- Page text
-=-=-

The shadow _NUM_xREGS defines are sort of overkill, but
<asm/sigcontext.h> is not really appropriate to include here.
<asm/sve_context.h> is intended as a backend only, and I prefer to hide
it behind other headers.

> > +#define KVM_REG_ARM64_SVE_FFR(i)	KVM_REG_ARM64_SVE_PREG(16, i)
> 
> Since this is user api and a user may want to construct their own register
> indices, then shouldn't we instead provide KVM_REG_ARM64_SVE_FFR_BASE as
> 
>  #define KVM_REG_ARM64_SVE_FFR_BASE KVM_REG_ARM64_SVE_PREG_BASE | (16 << 5)

Can do, or just

#define KVM_REG_ARM64_SVE_FFR_BASE KVM_REG_ARM64_SVE_PREG(0, 0)

(which is what I tend to do elsewhere).

> and then KVM_REG_ARM64_SVE_FFR(i) would follow the typical pattern
> 
>  #define KVM_REG_ARM64_SVE_FFR(i) (KVM_REG_ARM64 | KVM_REG_ARM64_SVE | \
>                                    KVM_REG_ARM64_SVE_FFR_BASE | \
>                                    KVM_REG_SIZE_U256 | (i))

Yes, we could do that.

> 
> > +
> >  /* Device Control API: ARM VGIC */
> >  #define KVM_DEV_ARM_VGIC_GRP_ADDR	0
> >  #define KVM_DEV_ARM_VGIC_GRP_DIST_REGS	1
> > diff --git a/arch/arm64/kvm/guest.c b/arch/arm64/kvm/guest.c
> > index 756d0d6..736d8cb 100644
> > --- a/arch/arm64/kvm/guest.c
> > +++ b/arch/arm64/kvm/guest.c
> > @@ -19,8 +19,11 @@
> >   * along with this program.  If not, see <http://www.gnu.org/licenses/>.

-=-=-

- Data for review
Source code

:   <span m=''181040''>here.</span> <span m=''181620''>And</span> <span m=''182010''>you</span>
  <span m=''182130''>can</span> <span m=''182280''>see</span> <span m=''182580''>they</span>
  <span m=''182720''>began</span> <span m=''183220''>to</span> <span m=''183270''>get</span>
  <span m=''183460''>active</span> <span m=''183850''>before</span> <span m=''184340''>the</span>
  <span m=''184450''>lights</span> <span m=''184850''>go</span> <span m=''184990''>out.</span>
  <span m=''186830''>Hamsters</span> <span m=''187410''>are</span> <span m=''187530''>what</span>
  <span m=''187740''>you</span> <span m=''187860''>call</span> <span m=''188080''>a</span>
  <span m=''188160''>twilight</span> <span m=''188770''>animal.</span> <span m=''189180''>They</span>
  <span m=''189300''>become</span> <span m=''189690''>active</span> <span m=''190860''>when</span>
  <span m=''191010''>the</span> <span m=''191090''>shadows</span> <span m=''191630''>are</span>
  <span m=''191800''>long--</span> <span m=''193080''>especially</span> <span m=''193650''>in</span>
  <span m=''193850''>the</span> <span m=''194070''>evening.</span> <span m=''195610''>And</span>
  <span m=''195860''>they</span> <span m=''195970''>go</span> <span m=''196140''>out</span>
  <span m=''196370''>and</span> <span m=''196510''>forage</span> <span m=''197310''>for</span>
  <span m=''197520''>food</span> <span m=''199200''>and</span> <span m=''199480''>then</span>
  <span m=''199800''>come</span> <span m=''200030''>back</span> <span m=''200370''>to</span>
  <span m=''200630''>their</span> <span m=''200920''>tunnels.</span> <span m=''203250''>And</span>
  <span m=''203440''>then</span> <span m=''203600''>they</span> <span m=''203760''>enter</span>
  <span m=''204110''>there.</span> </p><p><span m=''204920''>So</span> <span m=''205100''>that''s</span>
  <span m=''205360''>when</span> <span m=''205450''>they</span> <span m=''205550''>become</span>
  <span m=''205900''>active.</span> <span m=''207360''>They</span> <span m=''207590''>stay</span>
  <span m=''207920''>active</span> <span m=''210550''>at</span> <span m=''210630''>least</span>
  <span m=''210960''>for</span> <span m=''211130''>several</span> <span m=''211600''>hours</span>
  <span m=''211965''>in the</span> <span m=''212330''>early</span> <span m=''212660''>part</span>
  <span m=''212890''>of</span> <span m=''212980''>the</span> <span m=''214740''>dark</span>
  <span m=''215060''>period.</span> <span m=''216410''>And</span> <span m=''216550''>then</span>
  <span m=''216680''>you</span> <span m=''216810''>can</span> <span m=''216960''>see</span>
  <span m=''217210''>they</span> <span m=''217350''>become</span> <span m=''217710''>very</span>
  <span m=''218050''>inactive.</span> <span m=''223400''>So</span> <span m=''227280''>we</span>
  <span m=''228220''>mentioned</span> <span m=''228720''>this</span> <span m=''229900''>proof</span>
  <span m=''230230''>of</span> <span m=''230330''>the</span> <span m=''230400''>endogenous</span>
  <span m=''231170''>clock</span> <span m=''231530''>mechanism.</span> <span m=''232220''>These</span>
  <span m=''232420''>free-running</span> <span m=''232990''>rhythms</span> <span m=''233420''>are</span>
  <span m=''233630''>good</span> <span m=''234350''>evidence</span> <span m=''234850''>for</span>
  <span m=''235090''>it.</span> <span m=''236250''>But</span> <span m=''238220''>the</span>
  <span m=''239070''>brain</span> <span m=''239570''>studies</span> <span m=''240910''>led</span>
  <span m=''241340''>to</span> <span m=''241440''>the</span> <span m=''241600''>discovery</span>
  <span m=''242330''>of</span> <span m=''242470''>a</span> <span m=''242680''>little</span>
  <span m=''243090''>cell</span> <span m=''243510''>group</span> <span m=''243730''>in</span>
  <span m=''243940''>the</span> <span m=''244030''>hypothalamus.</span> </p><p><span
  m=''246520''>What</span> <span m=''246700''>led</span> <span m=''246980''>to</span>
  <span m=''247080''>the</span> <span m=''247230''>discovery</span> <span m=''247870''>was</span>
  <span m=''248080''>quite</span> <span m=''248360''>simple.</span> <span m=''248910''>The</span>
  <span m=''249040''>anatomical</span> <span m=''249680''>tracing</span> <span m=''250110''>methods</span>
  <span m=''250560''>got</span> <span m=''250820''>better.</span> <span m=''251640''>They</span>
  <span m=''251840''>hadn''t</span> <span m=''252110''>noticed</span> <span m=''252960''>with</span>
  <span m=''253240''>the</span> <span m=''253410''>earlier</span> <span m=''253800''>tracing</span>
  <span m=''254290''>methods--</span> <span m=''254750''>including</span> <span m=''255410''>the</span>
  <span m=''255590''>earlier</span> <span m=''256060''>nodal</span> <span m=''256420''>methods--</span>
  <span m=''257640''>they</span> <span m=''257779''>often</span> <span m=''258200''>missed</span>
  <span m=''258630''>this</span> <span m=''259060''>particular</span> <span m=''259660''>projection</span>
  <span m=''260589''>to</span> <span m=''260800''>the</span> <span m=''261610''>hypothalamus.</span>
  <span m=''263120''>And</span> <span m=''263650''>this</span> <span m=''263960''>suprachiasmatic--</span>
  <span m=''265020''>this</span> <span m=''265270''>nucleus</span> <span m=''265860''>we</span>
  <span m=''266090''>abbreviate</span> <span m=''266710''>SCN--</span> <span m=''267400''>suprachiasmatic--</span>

-=-=-

- Problem to work on
Can you set down, word for word, everything in the KVM register thread from "(which is what" down to "KVM_REG_SIZE_U256 | (i))"?

- Expected output
(which is what I tend to do elsewhere).

> and then KVM_REG_ARM64_SVE_FFR(i) would follow the typical pattern
> 
>  #define KVM_REG_ARM64_SVE_FFR(i) (KVM_REG_ARM64 | KVM_REG_ARM64_SVE | \
>                                    KVM_REG_ARM64_SVE_FFR_BASE | \
>                                    KVM_REG_SIZE_U256 | (i))